Over the next two days, parapolice groups deployed across the country to carry out several other coordinated attacks and targeted kidnappings. At least eight others — including a 10-year-old girl — were killed in these attacks while several others remain disappeared, according to La Prensa.

The latest bloodshed comes after at least 20 individuals were killed July 8 by parapolice groups in western Carazo department. Since April 18, the Nicaraguan Association for Human Rights (Asociación Nicaragüense Pro Derechos Humanos – ANDPH) has recorded at least 351 deaths, more than 2,000 injuries, nearly 330 kidnappings, hundreds of disappearances and the possible presence of clandestine graves.

InSight Crime Analysis

The Nicaraguan government has issued blanket denials about its responsibility, pointing the finger instead at “terrorists” who it says are targeting police.

“This is a country that knows how to overcome great tragedies,” Ortega’s wife and Vice President Rosario Murillo said in a statement issued by the government. “We have grown in patience, prudence, wisdom and faith. We know that God is just and that evil cannot prevail over what is good. This is why the actions of a small group of terrorists will not prevail over the will of the vast majority of the people.”

But the government is standing alone. Indeed, if there were doubts surrounding who is responsible for the hundreds of killings in Nicaragua in recent months, they have been completely washed away.

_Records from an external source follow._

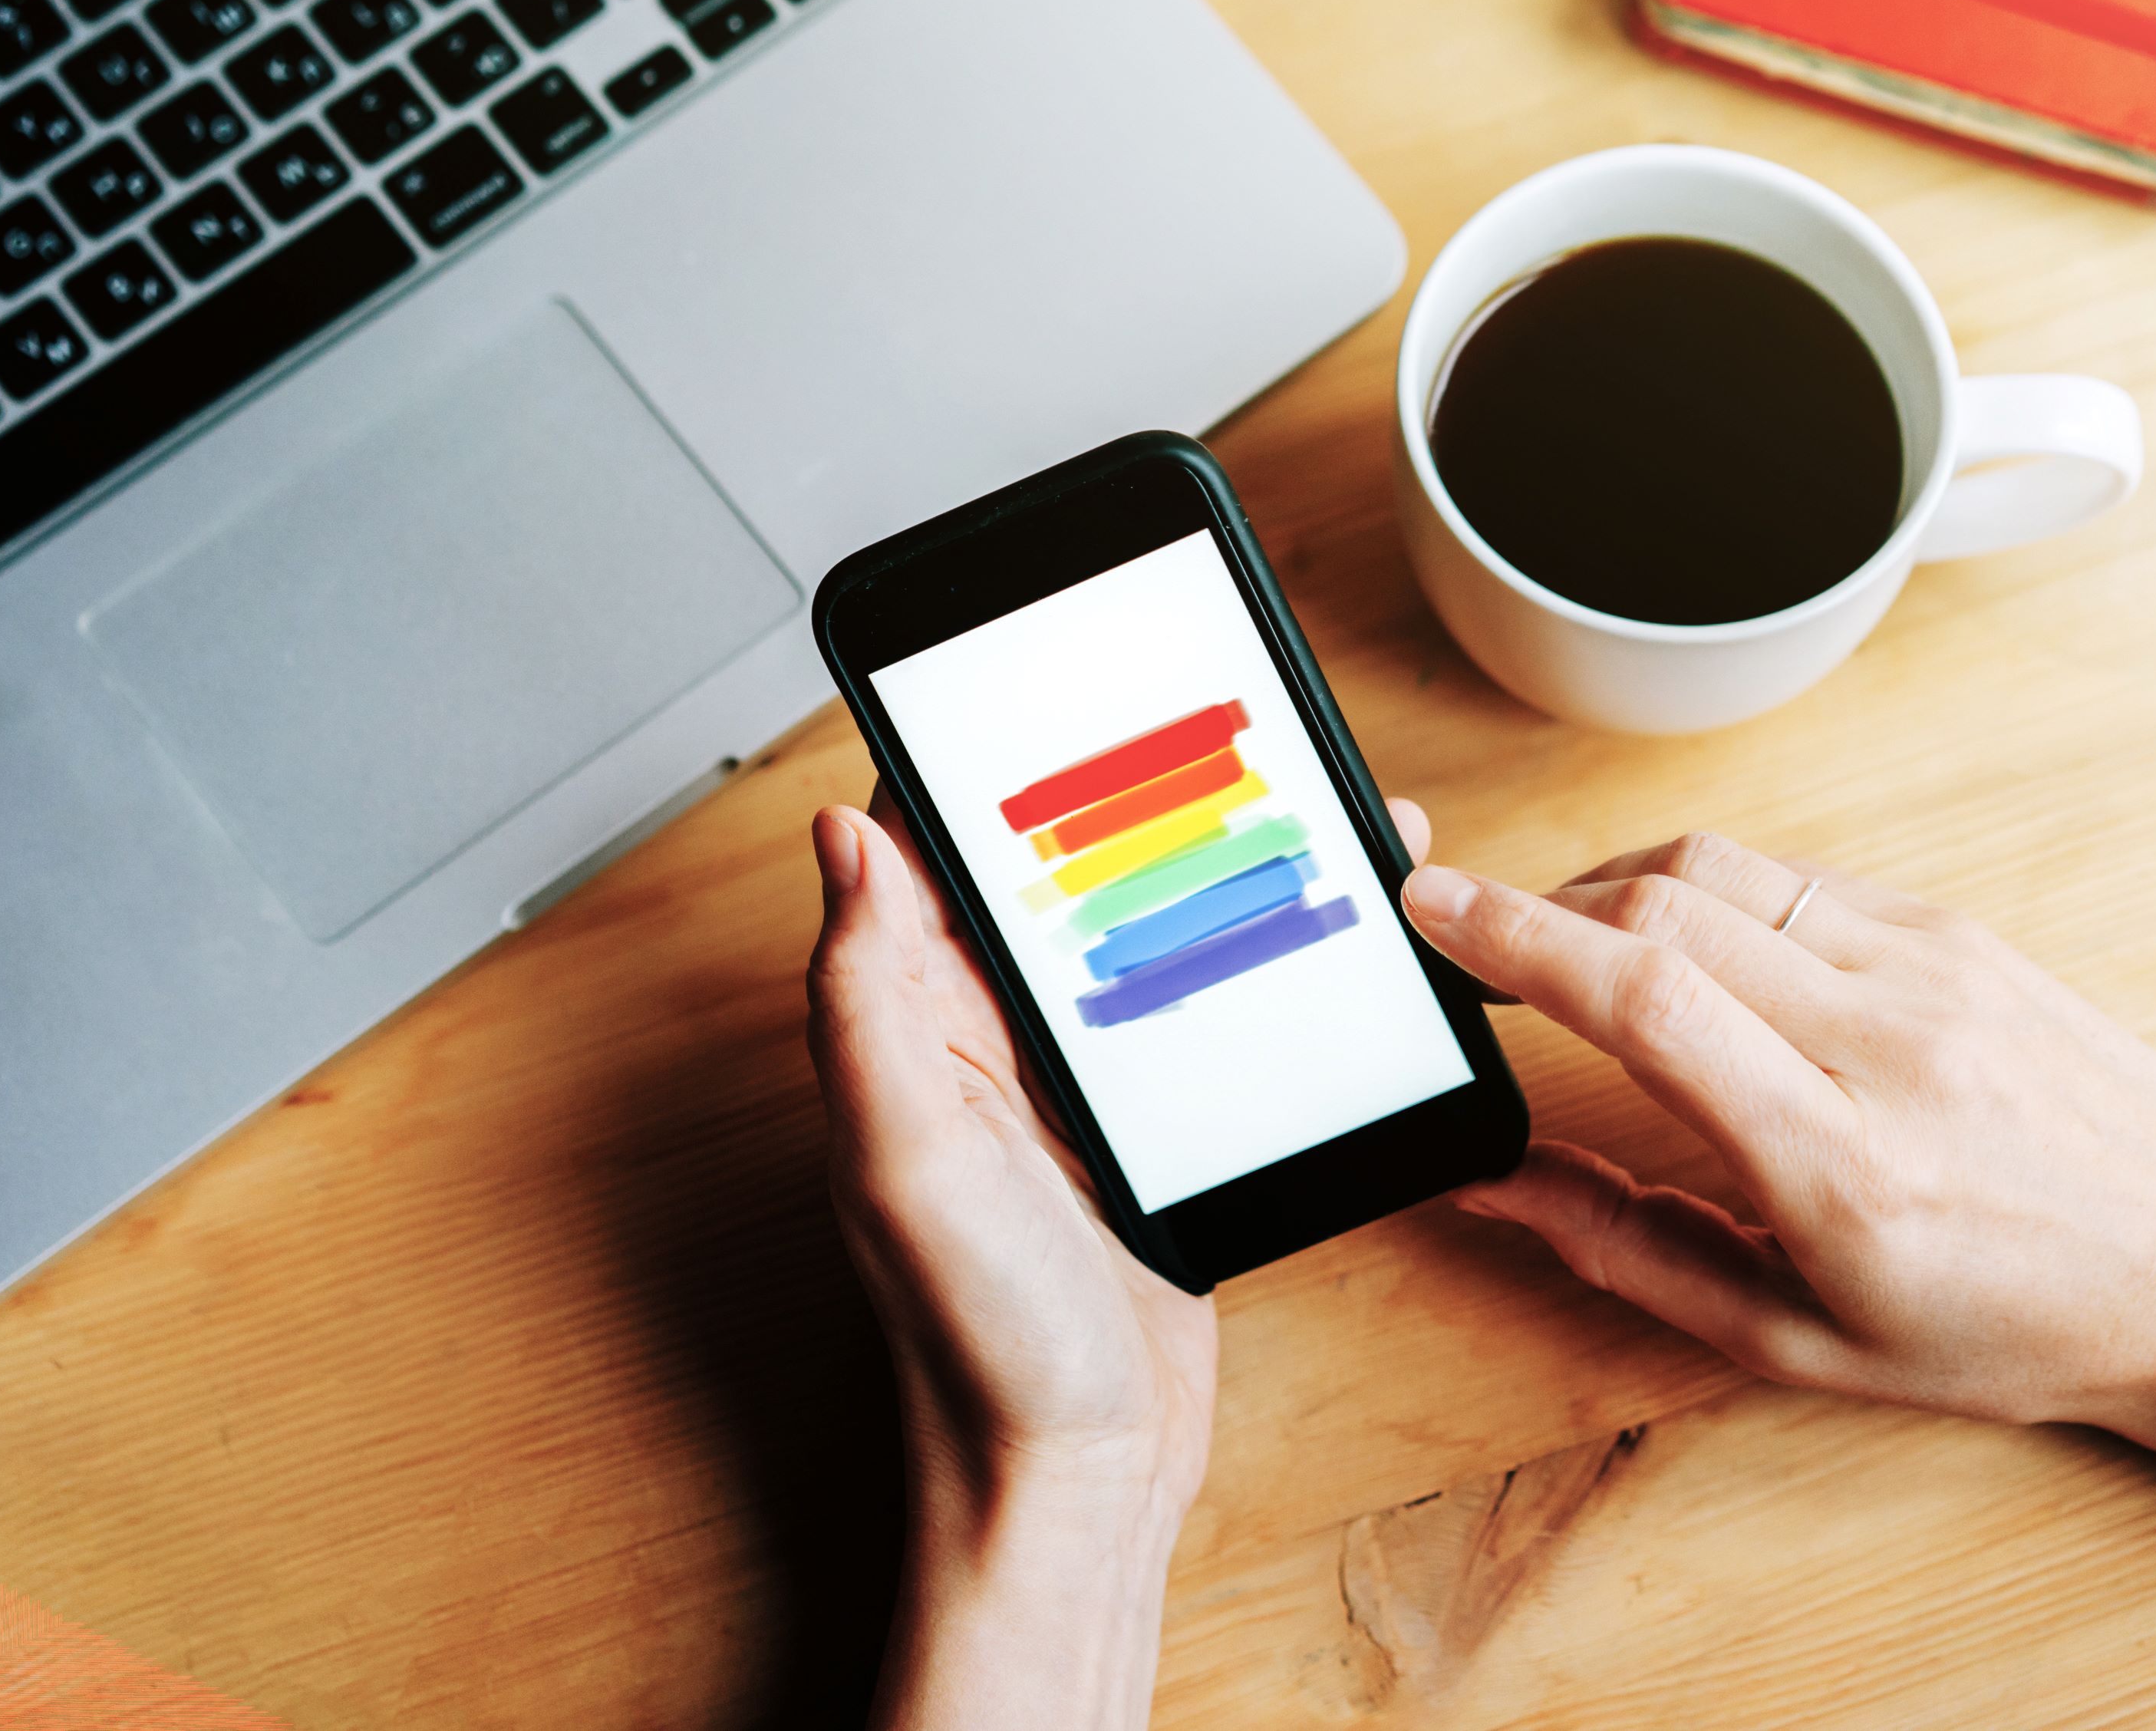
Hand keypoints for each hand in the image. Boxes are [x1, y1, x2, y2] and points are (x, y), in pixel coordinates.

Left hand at [808, 798, 1225, 1729]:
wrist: (1078, 1485)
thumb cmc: (976, 1343)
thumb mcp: (909, 1155)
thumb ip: (868, 993)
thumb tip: (843, 832)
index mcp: (908, 1025)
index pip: (929, 849)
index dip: (976, 756)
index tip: (1043, 669)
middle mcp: (979, 1042)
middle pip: (1051, 876)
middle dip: (1126, 792)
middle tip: (1213, 717)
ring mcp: (1067, 1088)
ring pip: (1134, 934)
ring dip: (1202, 867)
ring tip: (1297, 801)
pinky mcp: (1145, 1136)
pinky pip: (1191, 1016)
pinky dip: (1245, 963)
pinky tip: (1312, 934)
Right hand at [1399, 831, 2155, 1434]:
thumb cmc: (2013, 1327)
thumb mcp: (1801, 1342)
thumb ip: (1630, 1250)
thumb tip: (1497, 1178)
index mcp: (1842, 1166)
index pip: (1647, 999)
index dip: (1517, 937)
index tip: (1433, 907)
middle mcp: (1888, 1044)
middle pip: (1664, 907)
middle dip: (1540, 909)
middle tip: (1478, 942)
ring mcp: (1934, 970)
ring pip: (1720, 870)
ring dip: (1614, 889)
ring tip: (1571, 943)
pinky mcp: (1959, 932)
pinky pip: (1793, 878)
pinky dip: (1705, 893)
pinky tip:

In recent days, Human Rights Watch issued a statement condemning the government for its role in the killings and naming the top officials in the police who it says is responsible.

Following a visit to Nicaragua in May, the Inter-American Commission on Human Rights (IACHR) also wrote a report strongly criticizing the Nicaraguan government for “the excessive and arbitrary use of police force, [and] the use of parapolice forces or shock groups with the acquiescence and tolerance of State authorities.”

As InSight Crime previously reported, parapolice groups working in conjunction with the national police were thought to be the primary forces implicated in the killings.

International observers have for months now denounced the use of parapolice groups and demanded that Ortega dismantle them in order to put an end to the repression. As the violence continues to escalate, there is a growing risk that these groups may soon become criminal organizations engaged in other illicit activities.